▸ Material to process:
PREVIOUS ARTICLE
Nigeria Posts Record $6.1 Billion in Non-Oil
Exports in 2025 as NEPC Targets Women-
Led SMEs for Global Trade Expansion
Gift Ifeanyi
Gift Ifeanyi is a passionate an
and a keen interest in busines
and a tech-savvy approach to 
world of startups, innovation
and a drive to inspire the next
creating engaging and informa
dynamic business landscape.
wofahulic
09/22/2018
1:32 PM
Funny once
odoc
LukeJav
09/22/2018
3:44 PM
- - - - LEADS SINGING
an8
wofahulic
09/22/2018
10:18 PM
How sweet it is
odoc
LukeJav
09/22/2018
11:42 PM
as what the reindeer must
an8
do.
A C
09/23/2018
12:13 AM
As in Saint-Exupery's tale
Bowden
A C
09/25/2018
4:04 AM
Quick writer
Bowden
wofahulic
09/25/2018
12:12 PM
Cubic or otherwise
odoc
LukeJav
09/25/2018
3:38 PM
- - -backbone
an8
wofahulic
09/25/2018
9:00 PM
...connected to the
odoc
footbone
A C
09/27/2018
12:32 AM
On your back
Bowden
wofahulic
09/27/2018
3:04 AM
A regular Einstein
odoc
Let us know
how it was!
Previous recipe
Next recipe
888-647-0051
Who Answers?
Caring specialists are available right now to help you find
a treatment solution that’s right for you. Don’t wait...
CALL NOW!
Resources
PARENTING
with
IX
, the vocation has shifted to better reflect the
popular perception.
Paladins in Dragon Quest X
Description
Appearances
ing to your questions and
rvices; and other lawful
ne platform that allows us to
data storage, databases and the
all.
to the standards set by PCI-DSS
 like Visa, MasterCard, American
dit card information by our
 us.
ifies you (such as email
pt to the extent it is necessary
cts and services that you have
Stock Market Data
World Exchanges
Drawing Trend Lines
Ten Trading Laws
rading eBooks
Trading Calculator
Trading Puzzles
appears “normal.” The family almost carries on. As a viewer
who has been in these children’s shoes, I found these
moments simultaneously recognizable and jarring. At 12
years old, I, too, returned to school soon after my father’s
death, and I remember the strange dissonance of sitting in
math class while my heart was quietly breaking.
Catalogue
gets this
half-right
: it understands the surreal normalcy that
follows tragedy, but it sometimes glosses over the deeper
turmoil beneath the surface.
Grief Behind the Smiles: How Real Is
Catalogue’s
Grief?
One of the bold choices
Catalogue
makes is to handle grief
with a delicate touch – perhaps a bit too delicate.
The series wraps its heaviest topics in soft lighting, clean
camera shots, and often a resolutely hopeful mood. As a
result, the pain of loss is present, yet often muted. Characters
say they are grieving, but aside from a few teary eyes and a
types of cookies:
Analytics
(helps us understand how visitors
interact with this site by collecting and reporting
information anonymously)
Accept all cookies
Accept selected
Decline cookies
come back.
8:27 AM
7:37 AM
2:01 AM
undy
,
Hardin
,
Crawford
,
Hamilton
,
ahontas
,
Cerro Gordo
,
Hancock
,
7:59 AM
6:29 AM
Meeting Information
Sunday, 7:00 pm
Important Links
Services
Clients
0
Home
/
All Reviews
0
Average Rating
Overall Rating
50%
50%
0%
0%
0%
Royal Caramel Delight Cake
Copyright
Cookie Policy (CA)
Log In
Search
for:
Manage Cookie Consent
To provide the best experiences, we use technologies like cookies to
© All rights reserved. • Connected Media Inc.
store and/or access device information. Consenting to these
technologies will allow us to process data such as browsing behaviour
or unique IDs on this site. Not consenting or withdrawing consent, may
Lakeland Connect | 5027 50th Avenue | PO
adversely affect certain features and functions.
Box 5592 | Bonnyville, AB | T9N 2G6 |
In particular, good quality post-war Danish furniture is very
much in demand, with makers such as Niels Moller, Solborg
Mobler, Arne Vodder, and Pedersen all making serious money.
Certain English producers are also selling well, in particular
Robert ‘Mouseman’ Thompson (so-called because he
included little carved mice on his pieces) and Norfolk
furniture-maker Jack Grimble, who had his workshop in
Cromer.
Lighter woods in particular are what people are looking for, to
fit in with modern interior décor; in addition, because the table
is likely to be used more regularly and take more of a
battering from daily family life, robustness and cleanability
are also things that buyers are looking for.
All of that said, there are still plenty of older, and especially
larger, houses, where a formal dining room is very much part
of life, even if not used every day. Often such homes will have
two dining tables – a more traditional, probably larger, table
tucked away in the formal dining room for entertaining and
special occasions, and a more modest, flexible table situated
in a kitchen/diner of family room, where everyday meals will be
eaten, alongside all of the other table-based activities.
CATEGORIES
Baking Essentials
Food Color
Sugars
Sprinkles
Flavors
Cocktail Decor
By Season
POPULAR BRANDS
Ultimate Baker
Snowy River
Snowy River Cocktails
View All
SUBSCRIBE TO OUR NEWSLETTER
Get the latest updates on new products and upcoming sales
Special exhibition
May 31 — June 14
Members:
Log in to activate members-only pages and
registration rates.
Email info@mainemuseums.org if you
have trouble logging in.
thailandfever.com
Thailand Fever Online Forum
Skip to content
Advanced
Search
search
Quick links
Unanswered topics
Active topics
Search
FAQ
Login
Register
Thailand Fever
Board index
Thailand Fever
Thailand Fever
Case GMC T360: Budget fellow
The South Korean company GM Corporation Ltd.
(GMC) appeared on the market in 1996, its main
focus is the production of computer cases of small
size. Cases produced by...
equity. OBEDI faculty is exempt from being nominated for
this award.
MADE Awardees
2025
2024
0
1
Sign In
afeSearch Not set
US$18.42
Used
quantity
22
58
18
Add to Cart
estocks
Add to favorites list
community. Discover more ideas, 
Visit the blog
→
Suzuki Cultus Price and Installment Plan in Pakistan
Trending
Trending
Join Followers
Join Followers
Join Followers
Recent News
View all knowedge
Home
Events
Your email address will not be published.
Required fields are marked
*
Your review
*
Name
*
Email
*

▸ Exercise:
Of the lines above, copy each one that contains the word "what".

▸ Task response:
as what the reindeer must
Lighter woods in particular are what people are looking for, to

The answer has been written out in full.